WORK INSTRUCTION 1: Repeat word for word the part of the Girard Academic Music Program article that begins at the words "As one of the" and stops after the words "city of Philadelphia.".
WORK INSTRUCTION 2: Go on with the article about the Girard Academic Music Program, starting right after its last sentence.

*** PASSAGE FOR REVIEW Section Begins ***

The Girard Academic Music Program (GAMP) is a public magnet secondary school in Philadelphia, Pennsylvania, and is part of the School District of Philadelphia, covering grades five through twelve.  All students are able to pursue music as a major subject area.

History 
The Girard Academic Music Program began operation in September 1974 as an alternative program within the Stephen Girard School at 18th and Snyder Avenue. It began with one 4th and one 5th grade class of approximately 55 students, 2 academic teachers, 1 teacher's aide and 1 music teacher/coordinator. They were the pioneers who initiated the academic and musical success of the school. Over its lifetime, the school has been based in several locations. From its inception until 1976, it was located in the Trinity Church Parish House at 18th & Wolf Streets). In 1976, it moved to the Armory, now owned by St. Rita's Church, located at Broad & Wharton Streets.

Since 1979, the school has been located in the former Edgar Allan Poe School at 22nd & Ritner Streets, in the Girard Estate neighborhood of Philadelphia, Pennsylvania. The building was designed by Henry deCoursey Richards and built in 1913–1914. It is a four-story, five bay, brick and limestone building on a raised basement in the Tudor Revival-style. It features a three-bay, projecting center section with an arched limestone entrance, decorative panels, and a parapet with battlement cuts.  It was named for author Edgar Allan Poe. The Poe school was added to the National Register of Historic Places in 1986.

As one of the first Small Learning Communities, GAMP has grown to its present size of a staff of 30 and over 600 students that include grades 5 through 12. The unique school organization has all students as “music majors” providing the framework for the development of a strong academic and musical program. With a 97–100% college acceptance rate among each senior class and scholarships valued at over one to two million dollars yearly, GAMP continues to grow in stature within the city of Philadelphia.

Music Studies

In addition to a rigorous, college-preparatory curriculum, students are required to enroll in several music courses every year, and may choose additional classes or ensembles to further develop their musicianship.

*** PASSAGE FOR REVIEW Section Ends ***
*** RECORDED DATA Section Begins ***

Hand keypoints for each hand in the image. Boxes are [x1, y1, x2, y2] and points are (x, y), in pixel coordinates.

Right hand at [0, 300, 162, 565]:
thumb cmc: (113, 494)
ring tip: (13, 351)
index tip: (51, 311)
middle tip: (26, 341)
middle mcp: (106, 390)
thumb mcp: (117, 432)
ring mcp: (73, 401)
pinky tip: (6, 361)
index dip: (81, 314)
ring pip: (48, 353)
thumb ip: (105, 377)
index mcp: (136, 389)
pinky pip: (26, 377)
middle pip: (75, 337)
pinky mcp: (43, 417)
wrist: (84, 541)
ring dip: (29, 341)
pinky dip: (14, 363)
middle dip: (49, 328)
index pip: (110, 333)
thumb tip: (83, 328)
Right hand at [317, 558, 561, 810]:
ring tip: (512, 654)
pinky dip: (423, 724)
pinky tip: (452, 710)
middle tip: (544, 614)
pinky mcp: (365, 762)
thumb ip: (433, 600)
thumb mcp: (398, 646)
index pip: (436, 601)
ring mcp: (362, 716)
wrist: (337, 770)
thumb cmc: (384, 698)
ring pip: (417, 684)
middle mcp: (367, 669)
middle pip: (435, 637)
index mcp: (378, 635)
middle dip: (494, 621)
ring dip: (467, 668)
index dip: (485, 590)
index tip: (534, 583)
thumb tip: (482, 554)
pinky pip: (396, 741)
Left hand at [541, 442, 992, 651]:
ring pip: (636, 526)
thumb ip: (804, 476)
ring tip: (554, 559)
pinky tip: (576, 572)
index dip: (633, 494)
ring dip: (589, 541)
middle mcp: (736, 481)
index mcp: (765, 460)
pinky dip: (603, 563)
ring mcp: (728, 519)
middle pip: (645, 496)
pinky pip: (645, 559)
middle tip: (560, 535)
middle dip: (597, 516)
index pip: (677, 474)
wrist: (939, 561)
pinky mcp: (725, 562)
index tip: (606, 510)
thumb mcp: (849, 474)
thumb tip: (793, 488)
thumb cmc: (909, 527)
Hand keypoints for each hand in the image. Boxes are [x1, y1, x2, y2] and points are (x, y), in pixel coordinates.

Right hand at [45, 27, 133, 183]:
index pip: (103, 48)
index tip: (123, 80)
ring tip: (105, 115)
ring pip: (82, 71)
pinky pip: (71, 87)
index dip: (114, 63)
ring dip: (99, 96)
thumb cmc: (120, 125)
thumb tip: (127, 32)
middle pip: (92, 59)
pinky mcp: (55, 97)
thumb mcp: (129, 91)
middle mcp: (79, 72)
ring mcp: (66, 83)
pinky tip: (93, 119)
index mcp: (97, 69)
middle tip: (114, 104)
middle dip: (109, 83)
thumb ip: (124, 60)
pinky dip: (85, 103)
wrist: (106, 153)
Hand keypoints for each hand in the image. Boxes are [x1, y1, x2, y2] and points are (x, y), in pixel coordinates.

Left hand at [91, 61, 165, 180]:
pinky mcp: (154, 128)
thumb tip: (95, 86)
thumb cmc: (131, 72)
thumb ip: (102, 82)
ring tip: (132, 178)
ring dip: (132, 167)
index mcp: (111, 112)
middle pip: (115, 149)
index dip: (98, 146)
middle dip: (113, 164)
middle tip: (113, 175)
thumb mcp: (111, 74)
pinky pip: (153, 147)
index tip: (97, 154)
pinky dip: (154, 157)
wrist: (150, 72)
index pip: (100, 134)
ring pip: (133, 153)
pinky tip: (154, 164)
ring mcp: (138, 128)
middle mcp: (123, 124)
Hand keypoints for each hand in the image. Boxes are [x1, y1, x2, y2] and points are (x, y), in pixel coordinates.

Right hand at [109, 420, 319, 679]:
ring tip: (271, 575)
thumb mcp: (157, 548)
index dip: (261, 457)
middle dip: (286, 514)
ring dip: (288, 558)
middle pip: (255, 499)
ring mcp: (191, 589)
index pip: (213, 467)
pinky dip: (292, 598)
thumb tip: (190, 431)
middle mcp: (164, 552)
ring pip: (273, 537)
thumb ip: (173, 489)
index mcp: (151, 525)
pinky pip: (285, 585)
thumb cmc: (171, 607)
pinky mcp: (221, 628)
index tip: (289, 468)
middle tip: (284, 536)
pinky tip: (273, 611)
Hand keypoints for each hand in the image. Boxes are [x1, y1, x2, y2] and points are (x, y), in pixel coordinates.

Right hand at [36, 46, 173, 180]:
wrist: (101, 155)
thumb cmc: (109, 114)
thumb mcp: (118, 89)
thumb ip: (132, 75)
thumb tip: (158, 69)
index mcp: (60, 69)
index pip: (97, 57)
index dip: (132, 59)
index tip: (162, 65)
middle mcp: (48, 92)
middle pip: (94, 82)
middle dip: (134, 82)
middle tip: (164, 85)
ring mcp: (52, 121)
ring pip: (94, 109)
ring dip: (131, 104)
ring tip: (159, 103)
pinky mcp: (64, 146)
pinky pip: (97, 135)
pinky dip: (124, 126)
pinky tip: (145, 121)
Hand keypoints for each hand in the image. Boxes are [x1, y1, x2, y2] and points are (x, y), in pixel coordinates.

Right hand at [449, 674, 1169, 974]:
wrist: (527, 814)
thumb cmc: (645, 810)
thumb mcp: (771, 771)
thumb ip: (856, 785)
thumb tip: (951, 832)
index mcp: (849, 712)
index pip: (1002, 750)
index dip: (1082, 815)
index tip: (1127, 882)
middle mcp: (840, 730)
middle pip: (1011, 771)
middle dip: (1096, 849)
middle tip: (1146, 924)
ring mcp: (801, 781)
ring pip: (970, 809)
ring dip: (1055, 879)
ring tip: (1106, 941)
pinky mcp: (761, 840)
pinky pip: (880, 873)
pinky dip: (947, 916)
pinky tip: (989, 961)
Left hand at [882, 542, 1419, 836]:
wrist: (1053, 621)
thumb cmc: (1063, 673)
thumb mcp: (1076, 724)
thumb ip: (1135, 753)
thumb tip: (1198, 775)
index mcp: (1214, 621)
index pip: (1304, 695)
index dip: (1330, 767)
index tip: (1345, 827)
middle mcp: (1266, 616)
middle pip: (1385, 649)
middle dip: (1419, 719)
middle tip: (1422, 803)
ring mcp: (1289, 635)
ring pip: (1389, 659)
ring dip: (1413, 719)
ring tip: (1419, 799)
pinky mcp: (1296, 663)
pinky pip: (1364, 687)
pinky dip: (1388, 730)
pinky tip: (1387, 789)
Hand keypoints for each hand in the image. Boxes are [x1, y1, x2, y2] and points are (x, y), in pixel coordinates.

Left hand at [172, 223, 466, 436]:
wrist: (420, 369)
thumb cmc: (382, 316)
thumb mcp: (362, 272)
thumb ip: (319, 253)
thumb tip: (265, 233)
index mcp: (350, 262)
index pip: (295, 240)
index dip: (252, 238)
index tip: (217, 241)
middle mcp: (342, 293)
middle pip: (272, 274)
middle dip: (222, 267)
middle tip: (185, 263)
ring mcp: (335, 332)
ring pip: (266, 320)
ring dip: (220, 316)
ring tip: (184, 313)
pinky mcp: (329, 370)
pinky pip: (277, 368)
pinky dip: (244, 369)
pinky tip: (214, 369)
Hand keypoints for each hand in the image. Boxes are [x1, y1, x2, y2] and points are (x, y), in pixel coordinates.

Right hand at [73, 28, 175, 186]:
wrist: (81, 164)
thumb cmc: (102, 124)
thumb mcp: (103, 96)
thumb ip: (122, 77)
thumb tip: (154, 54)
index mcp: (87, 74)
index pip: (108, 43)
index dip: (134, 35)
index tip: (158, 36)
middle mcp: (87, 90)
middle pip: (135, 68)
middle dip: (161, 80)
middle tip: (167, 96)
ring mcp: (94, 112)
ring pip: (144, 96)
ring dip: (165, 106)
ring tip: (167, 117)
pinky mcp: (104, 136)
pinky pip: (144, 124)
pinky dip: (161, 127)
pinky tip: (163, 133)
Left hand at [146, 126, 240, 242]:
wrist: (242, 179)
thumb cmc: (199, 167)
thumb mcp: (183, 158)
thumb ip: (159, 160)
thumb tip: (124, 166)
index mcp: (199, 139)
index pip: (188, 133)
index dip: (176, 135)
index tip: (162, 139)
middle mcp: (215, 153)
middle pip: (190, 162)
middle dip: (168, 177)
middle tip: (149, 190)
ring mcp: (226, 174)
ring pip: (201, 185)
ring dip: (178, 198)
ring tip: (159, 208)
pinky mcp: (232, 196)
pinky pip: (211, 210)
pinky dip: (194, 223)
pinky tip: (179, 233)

*** RECORDED DATA Section Ends ***

FINAL ANSWER 1:
As one of the first Small Learning Communities, GAMP has grown to its present size of a staff of 30 and over 600 students that include grades 5 through 12. The unique school organization has all students as “music majors” providing the framework for the development of a strong academic and musical program. With a 97–100% college acceptance rate among each senior class and scholarships valued at over one to two million dollars yearly, GAMP continues to grow in stature within the city of Philadelphia.

FINAL ANSWER 2:
All students at GAMP participate in general choir, which is organized by grade groups: 5th and 6th grade, 7th and 8th grade, and 9th through 12th grade. The concert choir is an auditioned group which performs the most advanced repertoire and travels for various performances throughout the school year. The Concert Choir has performed for United States President Bill Clinton and Barack Obama, the Philadelphia Phillies, former Governor of Pennsylvania Ed Rendell, former Mayors of Philadelphia John Street and Michael Nutter, the inauguration for Mayor Jim Kenney, and alongside Grammy Award-winning singer Idina Menzel.

All students have three periods of Music Theory weekly. In theory class, students lean the basic building blocks of music, including sight singing, rhythm performance, dictation, written theory, composition, and functional piano skills. Advanced Placement Music Theory is offered for 11th and 12th grade students.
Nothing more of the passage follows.